Extracted data entries
○ ○ ○

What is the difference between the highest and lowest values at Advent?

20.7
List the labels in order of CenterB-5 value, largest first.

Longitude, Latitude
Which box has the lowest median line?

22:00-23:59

○ ○ ○

» Your task
Rewrite the listing as a Markdown table with the columns "Row" and "Line", numbering each non-blank line and leaving out the blank ones.

» Final answer
| Row | Line |
|---|---|
| 1 | What is the difference between the highest and lowest values at Advent? |
| 2 | 20.7 |
| 3 | List the labels in order of CenterB-5 value, largest first. |
| 4 | Longitude, Latitude |
| 5 | Which box has the lowest median line? |
| 6 | 22:00-23:59 |